Courts have recognized that a search for documents or files responsive to a warrant cannot be accomplished during an on-site search in the case of electronic evidence, so they have developed a more flexible approach and "routinely" allow the seizure of entire hard drives, Judge Gorenstein said.
That's why the Federal Rules of Criminal Procedure were amended in 2009 to allow a warrant that authorizes a later review of the media or information, he explained. However, the time for executing the warrant refers to the seizure or on-site copying of the media or information, and not to any later off-site copying or review.
"The warrant this magistrate issued is too broad," Yasha Heidari of the Heidari Power Law Group, told TechNewsWorld. "It's a fishing expedition."
Reactions to the Ruling
"There clearly need to be limits on the scope of digital searches, whether the government is seizing a hard drive or an account with a third party," Jim Dempsey, senior counsel at the Center for Democracy & Technology, told TechNewsWorld.
Those limits have not been definitively determined, "but giving the government access to everything digital is no longer an acceptable approach, even with a warrant," he maintained.

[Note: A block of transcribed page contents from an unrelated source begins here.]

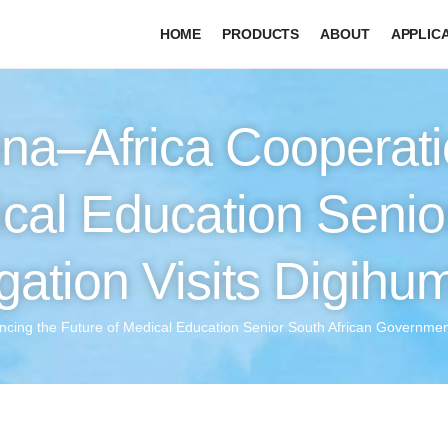
HOME
PRODUCTS
ABOUT
APPLIC
na–Africa Cooperati
ical Education Senio
ation Visits Digihu
ncing the Future of Medical Education Senior South African Governmen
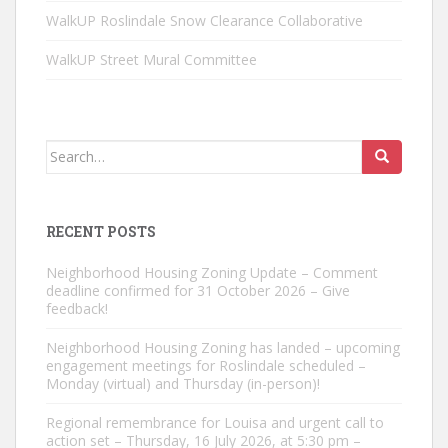
WalkUP Roslindale Snow Clearance Collaborative
WalkUP Street Mural Committee
Search
for:
RECENT POSTS
Neighborhood Housing Zoning Update – Comment
deadline confirmed for 31 October 2026 – Give
feedback!
Neighborhood Housing Zoning has landed – upcoming
engagement meetings for Roslindale scheduled –
Monday (virtual) and Thursday (in-person)!
Regional remembrance for Louisa and urgent call to
action set – Thursday, 16 July 2026, at 5:30 pm –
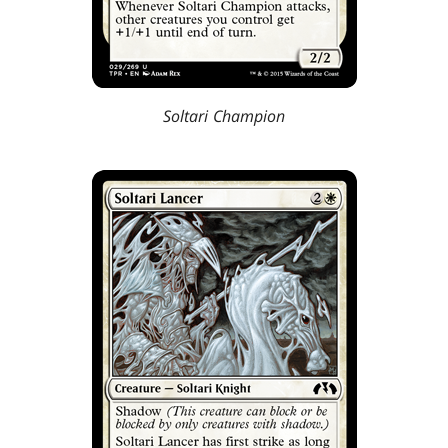
Soltari Champion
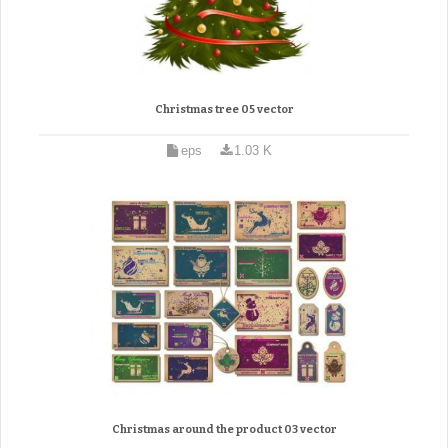
Christmas tree 05 vector
eps
1.03 K
Christmas around the product 03 vector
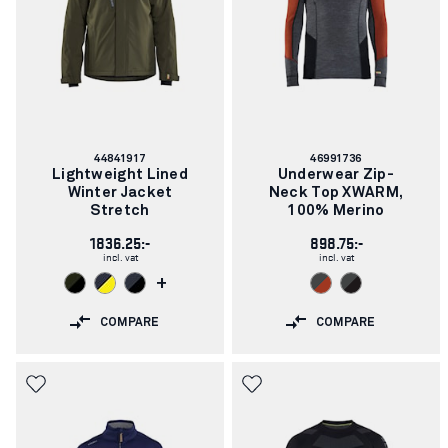
Article
Article
44841917
46991736
number:
number:
Lightweight Lined
Underwear Zip-
Winter Jacket
Neck Top XWARM,
Stretch
100% Merino
1836.25:-
898.75:-
incl. vat
incl. vat
+
COMPARE
COMPARE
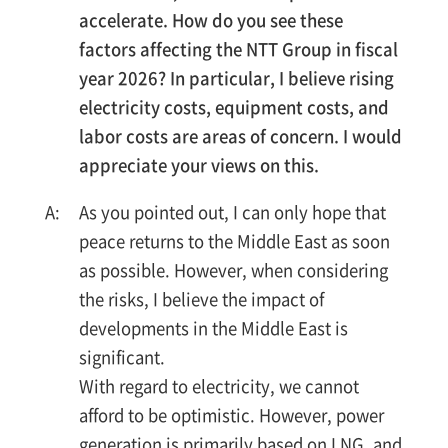
accelerate. How do you see these
factors affecting the NTT Group in fiscal
year 2026? In particular, I believe rising
electricity costs, equipment costs, and
labor costs are areas of concern. I would
appreciate your views on this.
As you pointed out, I can only hope that
peace returns to the Middle East as soon
as possible. However, when considering
the risks, I believe the impact of
developments in the Middle East is
significant.
With regard to electricity, we cannot
afford to be optimistic. However, power
generation is primarily based on LNG, and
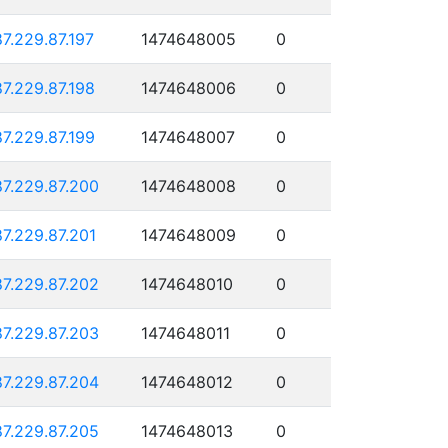
87.229.87.197
1474648005
0
87.229.87.198
1474648006
0
87.229.87.199
1474648007
0
87.229.87.200
1474648008
0
87.229.87.201
1474648009
0
87.229.87.202
1474648010
0
87.229.87.203
1474648011
0
87.229.87.204
1474648012
0
87.229.87.205
1474648013
0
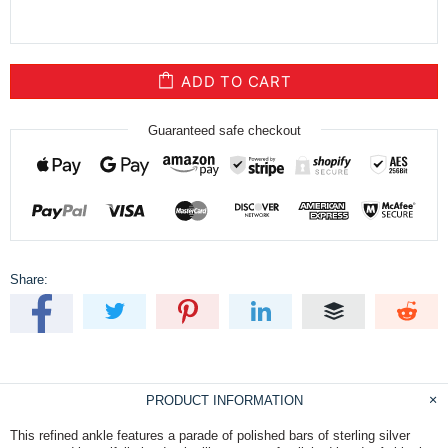
ADD TO CART
Guaranteed safe checkout
Share:
PRODUCT INFORMATION
This refined ankle features a parade of polished bars of sterling silver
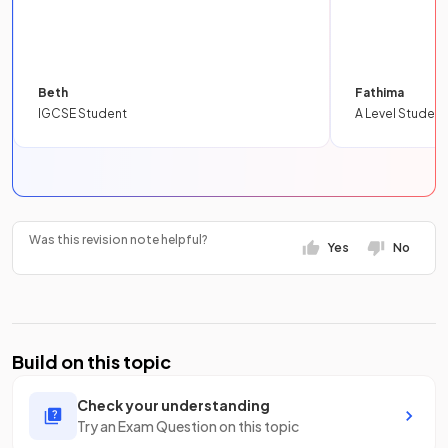
Beth
Fathima
IGCSE Student
A Level Student
Was this revision note helpful?
Yes
No
Build on this topic
Check your understanding
Try an Exam Question on this topic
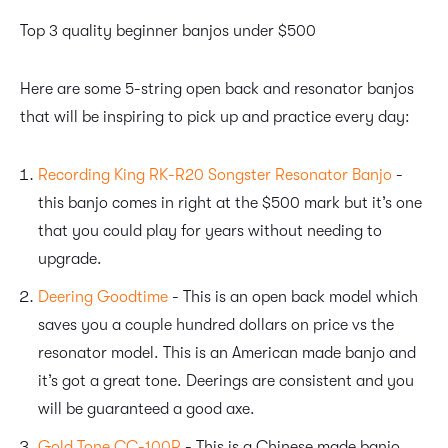
Top 3 quality beginner banjos under $500
Here are some 5-string open back and resonator banjos
that will be inspiring to pick up and practice every day:
Recording King RK-R20 Songster Resonator Banjo
-
this banjo comes in right at the $500 mark but it’s one
that you could play for years without needing to
upgrade.
Deering Goodtime
- This is an open back model which
saves you a couple hundred dollars on price vs the
resonator model. This is an American made banjo and
it’s got a great tone. Deerings are consistent and you
will be guaranteed a good axe.
Gold Tone CC-100R
- This is a Chinese made banjo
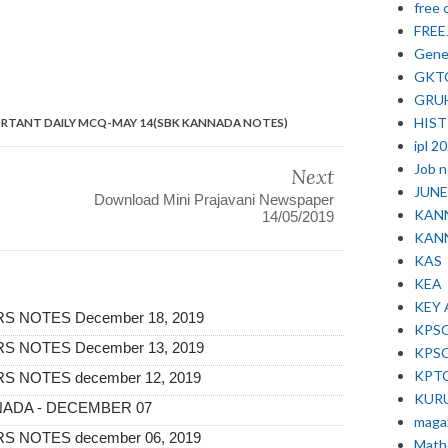
free 
FRE
Gene
GKT
GRU
HIS
ORTANT DAILY MCQ-MAY 14(SBK KANNADA NOTES)
ipl 2
Job 
Next
JUNE 
Download Mini Prajavani Newspaper
KAN
14/05/2019
KAN
KAS
KEA
KEY
 NOTES December 18, 2019
KPS
 NOTES December 13, 2019
KPS
KPT
 NOTES december 12, 2019
KUR
ANNADA - DECEMBER 07
maga
 NOTES december 06, 2019
Math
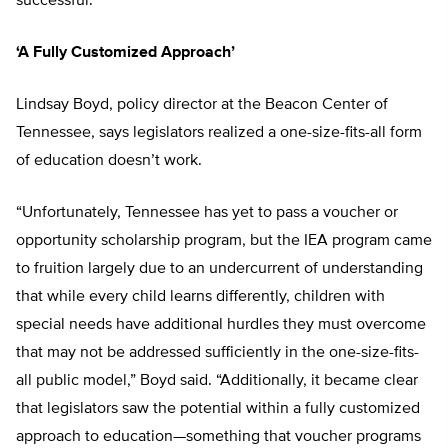
successful.”
‘A Fully Customized Approach’
Lindsay Boyd, policy director at the Beacon Center of
Tennessee, says legislators realized a one-size-fits-all form
of education doesn’t work.
“Unfortunately, Tennessee has yet to pass a voucher or
opportunity scholarship program, but the IEA program came
to fruition largely due to an undercurrent of understanding
that while every child learns differently, children with
special needs have additional hurdles they must overcome
that may not be addressed sufficiently in the one-size-fits-
all public model,” Boyd said. “Additionally, it became clear
that legislators saw the potential within a fully customized
approach to education—something that voucher programs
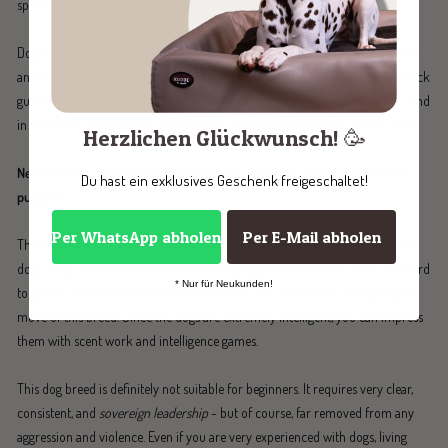
spine.
Dog sports are not recommended for Kangals. This would eventually lead to
an overload of its joints. You should also avoid hectic games, as these livestock
guardians can get overly excited too quickly. Fun can quickly turn serious, and
in the worst-case scenario, the dogs will defend their territory or their prey.
Herzlichen Glückwunsch! 🥳
Nevertheless, every Kangal needs a task. Only then can it fulfill its true
Du hast ein exklusives Geschenk freigeschaltet!
purpose.
Per WhatsApp abholen
Per E-Mail abholen
These elegant and athletic four-legged friends are not companion or family
dogs. They are protectors and
need a large garden
and ideally their own herd
* Nur für Neukunden!
to guard. Comfortable and
extensive walks
also cater to the strong urge to
move of this breed. Since the dogs are extremely intelligent, you can impress
them with scent work and intelligence games.
This dog breed is definitely not suitable for beginners. It requires very clear,
consistent, and
sovereign leadership
- but of course, far removed from any
aggression and violence. Even if you are very experienced with dogs, living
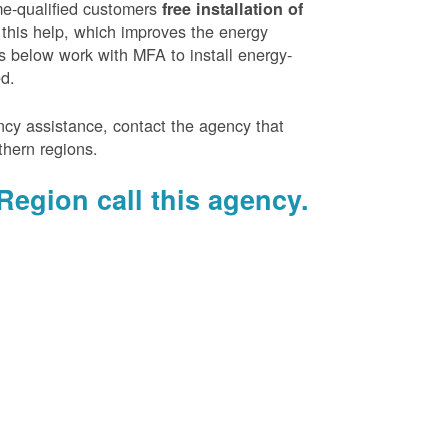
e-qualified customers
free installation of
 this help, which improves the energy
es below work with MFA to install energy-
ed.
ency assistance, contact the agency that
thern regions.
Region call this agency.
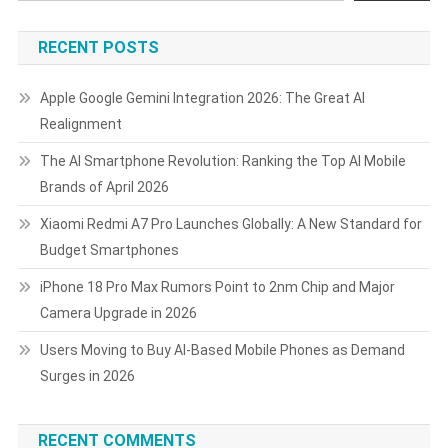
RECENT POSTS
Apple Google Gemini Integration 2026: The Great AI
Realignment
The AI Smartphone Revolution: Ranking the Top AI Mobile
Brands of April 2026
Xiaomi Redmi A7 Pro Launches Globally: A New Standard for
Budget Smartphones
iPhone 18 Pro Max Rumors Point to 2nm Chip and Major
Camera Upgrade in 2026
Users Moving to Buy AI-Based Mobile Phones as Demand
Surges in 2026
RECENT COMMENTS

That argument is borne out by recent news that the NSA scooped up far more data on innocent people than on targets, and reports Facebook is fighting the New York County district attorney's office, which vacuumed up 381 subscribers' Facebook data. Only 62 of those people were charged, but the office is hanging on to the data.
The person whose data is being sought is the target of a money laundering investigation, but "abusing the law and violating civil liberties with the hopes of catching a few criminals should never be viewed as a viable option," Heidari said.
The best way to avoid falling victim to sweeping warrants like the one issued by Judge Gorenstein is "to always assume that every single text message or email you send will be read by [everyone]," Heidari said. Not sending texts or emails is the only sure means of avoidance.